Pour vous mettre en contexte, ma quête de l’inspirant n’a pas commencé en 2020. Je n’en étais donc pas à ma première initiative de pianiste torturé. Cependant, le 1er janvier 2025, c’était différent, j’étais différente. J’avais arrêté de boire depuis 7 jours. Le 1er janvier 2025, je me suis donc acheté un piano à 18 h 46, les jambes en l’air vers le ciel pour reposé mon dos qui me rappelait que je l’avais engourdi pendant quelques années. 

C’est donc impatient que je voulais recommencer ma carrière symphonique. Je devais toutefois contenir mon génie créatif jusqu’au 3 janvier 2025, la date promise de la livraison de ma nouvelle passion. Le Jour J, j’ai attendu impatiemment mon piano en suivant mon colis et en actualisant la page beaucoup trop souvent. C’est donc avec une profonde déception que j’ai réalisé que je suivais le mauvais colis. J’étais en train d’attendre, contre mon gré, mon thé Earl Grey décaféiné, ma passion de la veille, pour me faire des London Fog, ma nouvelle boisson de prédilection que j’ai aimée goutée dans un café en 2016. 

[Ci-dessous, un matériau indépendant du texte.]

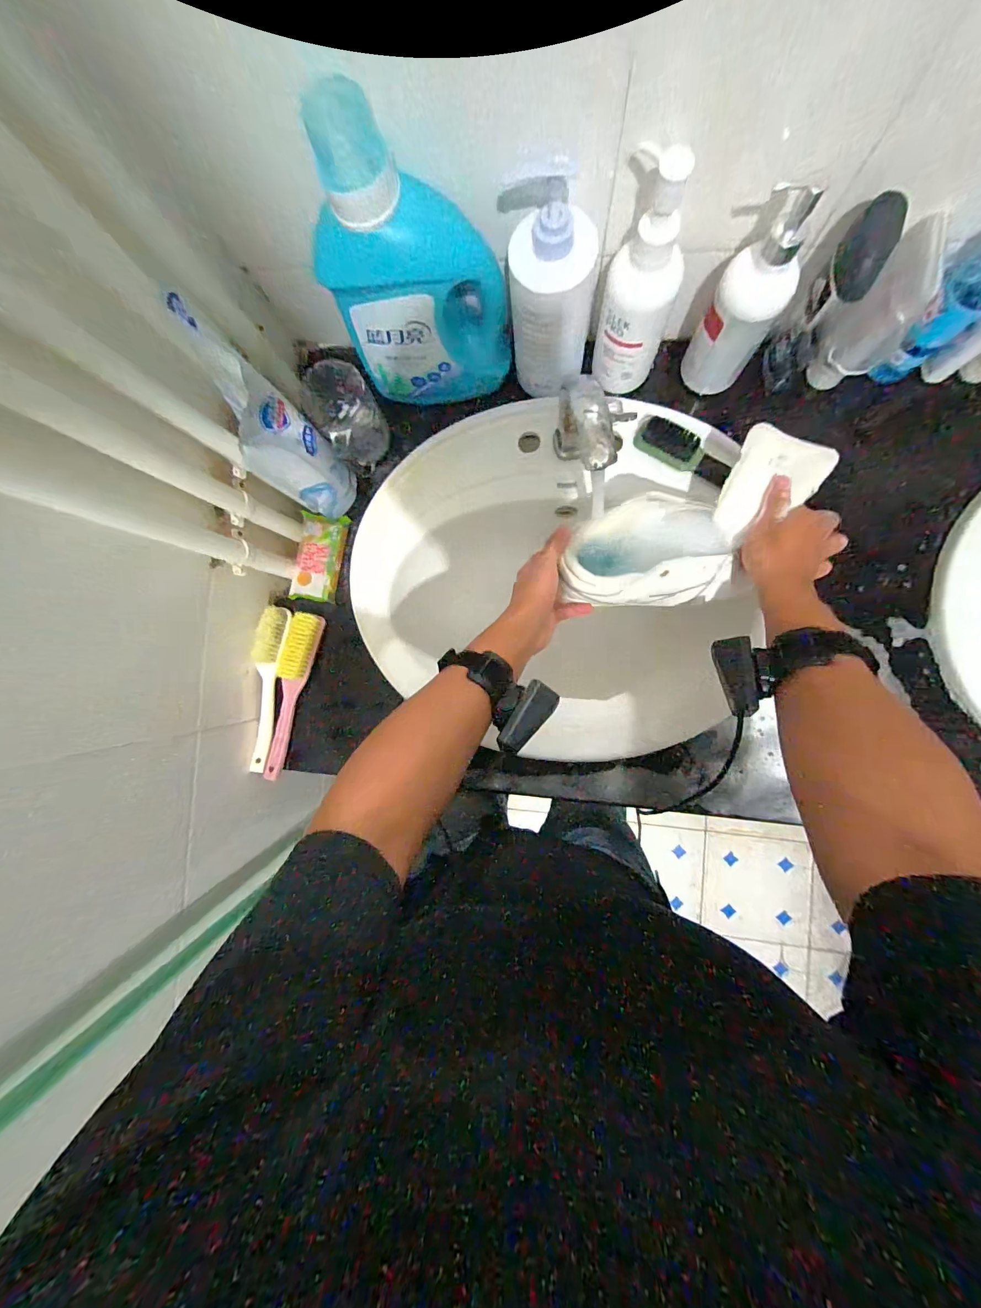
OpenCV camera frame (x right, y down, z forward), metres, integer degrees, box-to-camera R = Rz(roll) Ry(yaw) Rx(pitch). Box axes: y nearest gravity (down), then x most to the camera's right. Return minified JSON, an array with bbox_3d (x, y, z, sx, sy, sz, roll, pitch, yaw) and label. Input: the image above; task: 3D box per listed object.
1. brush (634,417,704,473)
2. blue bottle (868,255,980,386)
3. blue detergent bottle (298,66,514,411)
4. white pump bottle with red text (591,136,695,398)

Quelques heures plus tard, j’ai reçu une notification m’indiquant que mon piano était à Drummondville AKA une ville loin de chez moi, repoussant l’écriture de mon histoire inspirante et la quête de ma nouvelle personnalité. Mon piano allait donc arriver mardi prochain, le 7 janvier 2025, soit deux jours après le congé des Fêtes, deux jours après la fin de ma disponibilité créative en pyjama. Le 6 janvier, je vais recommencer à travailler. La question qui me tourmente est donc la suivante : est-ce que je me suis acheté une nouvelle passion en rabais avec accessoires, me suis-je acheté une table de chevet peu pratique et ridiculement trop cher ? La réponse sera en construction à partir du 7 janvier.